Why is the Slessor site, opposite Upper Canada Mall, still a moonscape of dirt and debris years after Newmarket Council controversially gave planning approval for a mixed use, high density development?
Why is the 4.6 acre site taking so long to sell?
Probably because the site poses some major challenges that would test the brightest engineering and planning brains on the planet. Clearly, they have not been solved yet.
Take the cavernous underground car park designed to accommodate more than 1,200 vehicles – as huge as the (surface) car park at Southlake Hospital. How to get vehicles in and out without clogging up Yonge Street in the process? Good question. It is one of the many imponderables.
Planning approval was granted in February 2013 for the giant development with all sorts of conditions attached. These “holds” were set to ensure the Town could be satisfied that the development as first conceived would actually work. Although the original proponents are selling, their retirement/ entertainment/ retail concept lives on with the zoning approval remaining in place. This explains why the land is worth a fortune.
Colliers, the Brokers charged with selling the site, tell us:
“Zoning is in place for a proposed four-phased mixed use development containing 600 residential units in three mid to high-rise condominium buildings, a 221-suite retirement building and a four-level commercial/retail component fronting on Yonge Street.”
The canny Slessors, with decades of experience in the auto trade, have drained millions out of the equity while they wait for a buyer to come along.
As an issue, Slessor Square dominated the early part of the last Council term. It got the green light from councillors terrified that the matter might go to the OMB and be taken out of their hands completely. Only a few months after approval, we learned a sale was on the cards.

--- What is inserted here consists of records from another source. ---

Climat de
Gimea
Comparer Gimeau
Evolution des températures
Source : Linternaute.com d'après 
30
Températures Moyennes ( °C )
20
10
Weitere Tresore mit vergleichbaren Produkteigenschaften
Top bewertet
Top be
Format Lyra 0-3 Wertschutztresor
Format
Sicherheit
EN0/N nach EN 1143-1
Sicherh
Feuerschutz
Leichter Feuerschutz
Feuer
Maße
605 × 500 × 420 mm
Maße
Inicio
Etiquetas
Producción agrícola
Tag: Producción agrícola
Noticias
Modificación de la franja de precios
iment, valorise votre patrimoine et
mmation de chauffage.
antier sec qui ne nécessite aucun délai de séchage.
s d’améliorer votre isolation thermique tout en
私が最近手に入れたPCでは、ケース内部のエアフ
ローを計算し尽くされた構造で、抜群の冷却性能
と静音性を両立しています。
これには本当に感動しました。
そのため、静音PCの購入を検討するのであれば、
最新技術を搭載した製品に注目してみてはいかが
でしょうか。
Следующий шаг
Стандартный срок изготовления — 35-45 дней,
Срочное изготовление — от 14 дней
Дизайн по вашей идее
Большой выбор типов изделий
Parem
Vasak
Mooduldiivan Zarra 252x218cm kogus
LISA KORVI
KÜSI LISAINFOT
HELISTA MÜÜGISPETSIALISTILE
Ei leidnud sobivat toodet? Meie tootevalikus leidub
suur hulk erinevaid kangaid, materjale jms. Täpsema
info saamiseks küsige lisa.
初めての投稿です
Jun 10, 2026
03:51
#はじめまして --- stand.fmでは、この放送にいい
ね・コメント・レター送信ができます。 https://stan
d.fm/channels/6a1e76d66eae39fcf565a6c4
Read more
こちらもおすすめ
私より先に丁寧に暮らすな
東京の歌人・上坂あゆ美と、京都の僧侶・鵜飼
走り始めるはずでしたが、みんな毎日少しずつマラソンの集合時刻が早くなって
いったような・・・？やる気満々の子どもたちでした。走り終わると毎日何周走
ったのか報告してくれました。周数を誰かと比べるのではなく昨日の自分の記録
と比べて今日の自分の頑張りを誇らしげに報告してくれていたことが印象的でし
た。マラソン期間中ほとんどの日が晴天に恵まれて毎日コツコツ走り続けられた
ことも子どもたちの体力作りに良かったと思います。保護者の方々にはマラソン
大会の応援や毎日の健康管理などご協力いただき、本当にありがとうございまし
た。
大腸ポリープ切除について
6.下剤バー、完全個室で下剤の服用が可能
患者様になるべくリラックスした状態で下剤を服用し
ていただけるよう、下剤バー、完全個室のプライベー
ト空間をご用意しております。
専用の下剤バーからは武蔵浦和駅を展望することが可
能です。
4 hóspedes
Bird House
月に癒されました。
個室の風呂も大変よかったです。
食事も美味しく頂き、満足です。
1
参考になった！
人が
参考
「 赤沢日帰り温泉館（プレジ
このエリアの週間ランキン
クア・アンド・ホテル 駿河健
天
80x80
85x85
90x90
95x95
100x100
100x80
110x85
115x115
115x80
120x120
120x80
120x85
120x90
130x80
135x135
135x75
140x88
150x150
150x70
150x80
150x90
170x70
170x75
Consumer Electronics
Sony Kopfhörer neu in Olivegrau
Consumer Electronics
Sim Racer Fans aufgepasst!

With approval in principle safely tucked under the Slessors' belt, the “adult retirement living” project was put on hold and the site was put up for sale in May 2014.
In the world of planning, Slessor Square is all too typical. Councillors are told they must move at the speed of light or else the OMB will be called in. Approvals are then given for half-baked developments that, for one reason or another, fail to materialise.
We are left to contemplate empty, desolate sites while the landowners sell on and walk away, laden down with cash.